Further, in the configuration of the second processing method of the present invention, according to the preferable configuration in which the excimer laser is used as the ultraviolet rays, it is possible to easily obtain the ultraviolet rays having a high energy density, so that the irradiation of the ultraviolet rays can be efficiently performed. It can be carried out.

Claims (9)

[Claims] 1. A method for forming a semiconductor diamond film by a vapor phase synthesis method, which comprises depositing a reaction compound containing a predetermined amount of a boron compound having a structure of BR ₃ (where R is a hydrocarbon group).

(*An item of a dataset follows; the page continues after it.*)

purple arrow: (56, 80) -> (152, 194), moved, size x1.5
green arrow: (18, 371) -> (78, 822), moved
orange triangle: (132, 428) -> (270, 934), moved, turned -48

A method for forming a semiconductor diamond film, comprising: 2. The method for forming a semiconductor diamond film according to claim 1, wherein a ratio (B / C) of the number of boron atoms to the number of carbon atoms in the reaction gas is 100 to 10,000 ppm. 3. The method for forming a semiconductor diamond film according to claim 1, wherein R is a methyl group. 4. A method for treating a semiconductor diamond film, which comprises subjecting a semiconductor diamond film formed by a vapor phase synthesis method to heat treatment at a predetermined temperature. 5. The method for treating a semiconductor diamond film according to claim 4, wherein heat treatment is performed at a temperature of 800 to 1500 ° C. 6. The semiconductor diamond film to be heat-treated is a film formed by a reaction gas containing a boron compound having a predetermined amount of BR ₃ (where R is a hydrocarbon group) structure. A method for treating a semiconductor diamond film as described above. 7. A method for treating a semiconductor diamond film, which comprises irradiating a semiconductor diamond film formed by a vapor phase synthesis method with ultraviolet rays. 8. The semiconductor diamond film to be irradiated with ultraviolet rays is a film formed by a reaction gas containing a boron compound having a predetermined amount of BR ₃ (where R is a hydrocarbon group) structure. A method for treating a semiconductor diamond film as described above. 9. The method for treating a semiconductor diamond thin film according to claim 7, wherein an excimer laser is used as the ultraviolet rays.